Tutta questa costruzione culmina in un finale che non offre né redenzione né speranza. Jekyll, ormai sopraffatto da Hyde, si rende conto che la sua fine è inevitabile: non può più tornare indietro, perché la sua volontà è stata erosa dall’abitudine al vizio. Il suicidio di Hyde segna la fine della battaglia, ma non è una vittoria: non è Jekyll a sconfiggere il male, bensì il male stesso che, una volta scatenato, si autodistrugge. Il romanzo non offre una lettura moralistica in senso stretto, ma piuttosto una riflessione amara sulla natura umana. Jekyll non è un mostro, ma un uomo che ha osato troppo, che ha creduto di poter dominare le proprie pulsioni e che invece ne è stato travolto. La sua fine può essere letta come un monito contro l’ambizione scientifica, contro la presunzione dell’uomo di poter controllare i meccanismi profondi della psiche e della natura. Ma è anche, più sottilmente, una condanna della debolezza umana: Jekyll soccombe perché non è abbastanza forte da resistere alla tentazione, perché, come ogni uomo, è in fondo attratto dal lato oscuro.

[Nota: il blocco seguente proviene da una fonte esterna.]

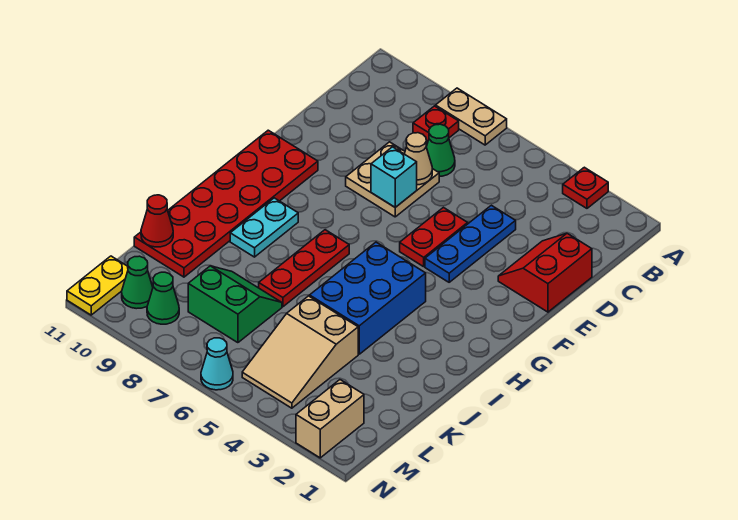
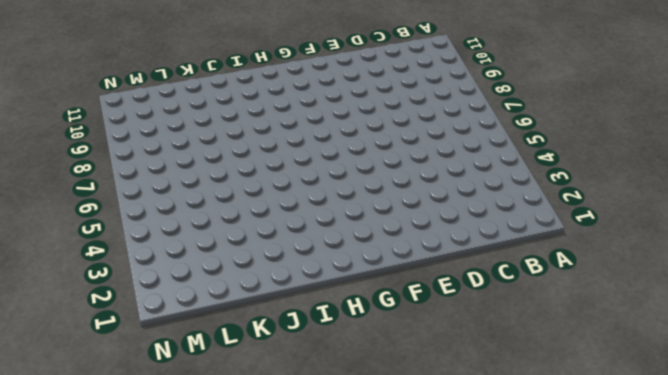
none -> red plate A3 level 1
none -> tan plate A7:A8 level 1
none -> red plate B8 level 1

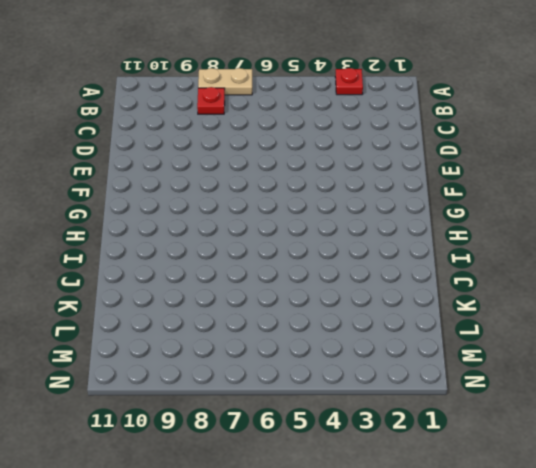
none -> green cone C7 level 1
none -> red slope D1:E2 level 1 top 1
none -> blue plate D4:F4 level 1

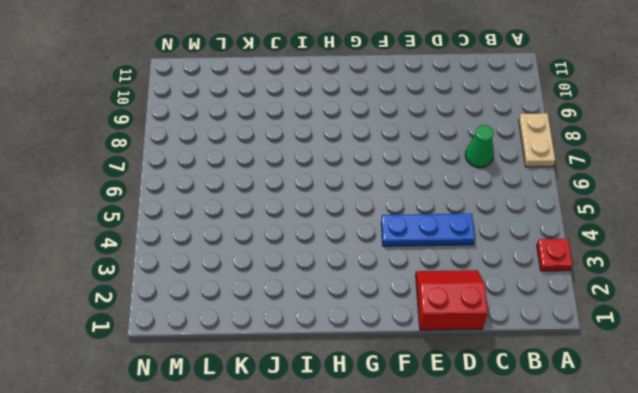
none -> red plate B8 level 1
none -> tan plate D7:E8 level 1
none -> red plate E5:F5 level 1

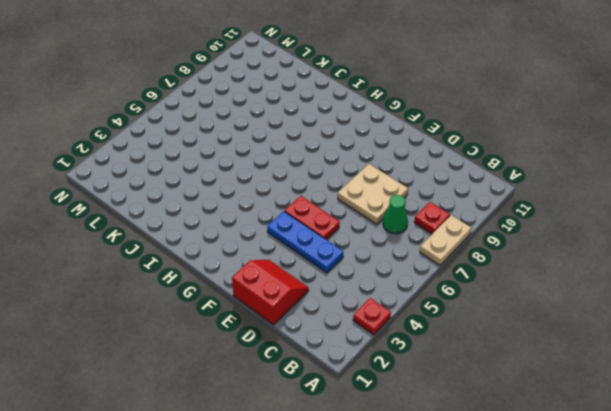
none -> red plate F10:K11 level 1
none -> blue brick H4:J5 level 1
none -> red plate H7:J7 level 1

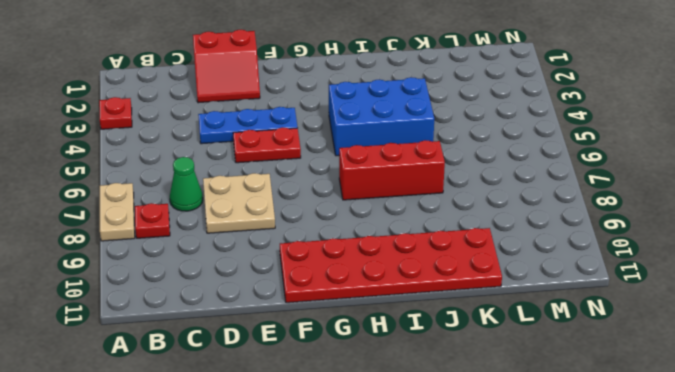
red brick H7:J7 level 1 -> red plate H7:J7 level 1
none -> cyan plate H9:I9 level 1
none -> tan slope K4:M5 level 1 top K
none -> green slope K7:L8 level 1 top L

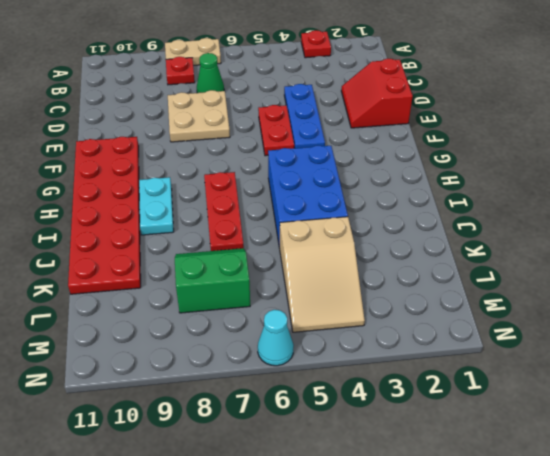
none -> tan brick M2:N2 level 1
none -> green cone M9 level 1
none -> green cone M10 level 1

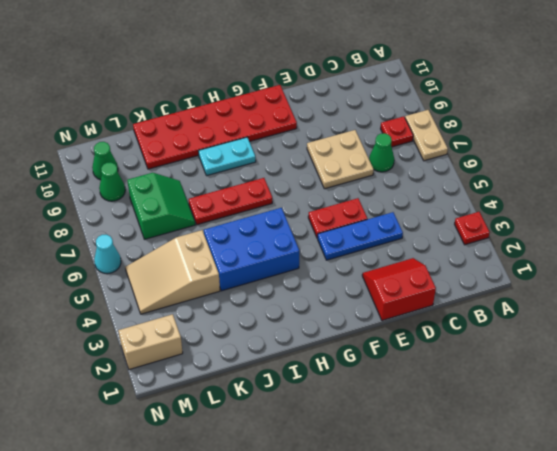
none -> yellow plate M11:N11 level 1
none -> tan cone D7 level 2
none -> cyan brick E7 level 2

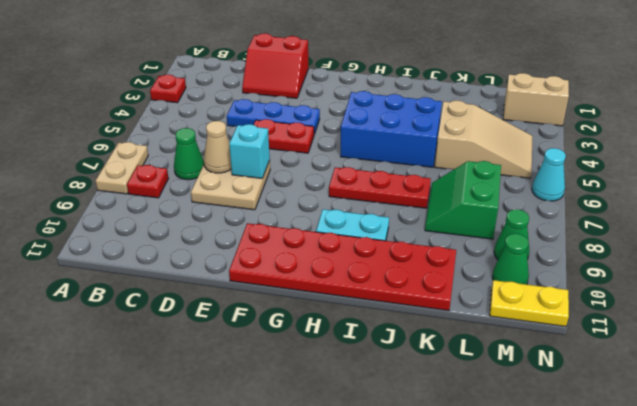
none -> red cone K11 level 2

Con Lo strano caso del dottor Jekyll e del signor Hyde, Stevenson ha scritto non solo un racconto di terrore, ma un’indagine senza tempo sulla fragilità dell’identità e sull’ineluttabilità del male. Il romanzo rimane una delle più profonde esplorazioni letterarie della psiche umana, un’opera che continua a interrogare il lettore con una domanda scomoda e disturbante: fino a che punto siamo davvero padroni di noi stessi?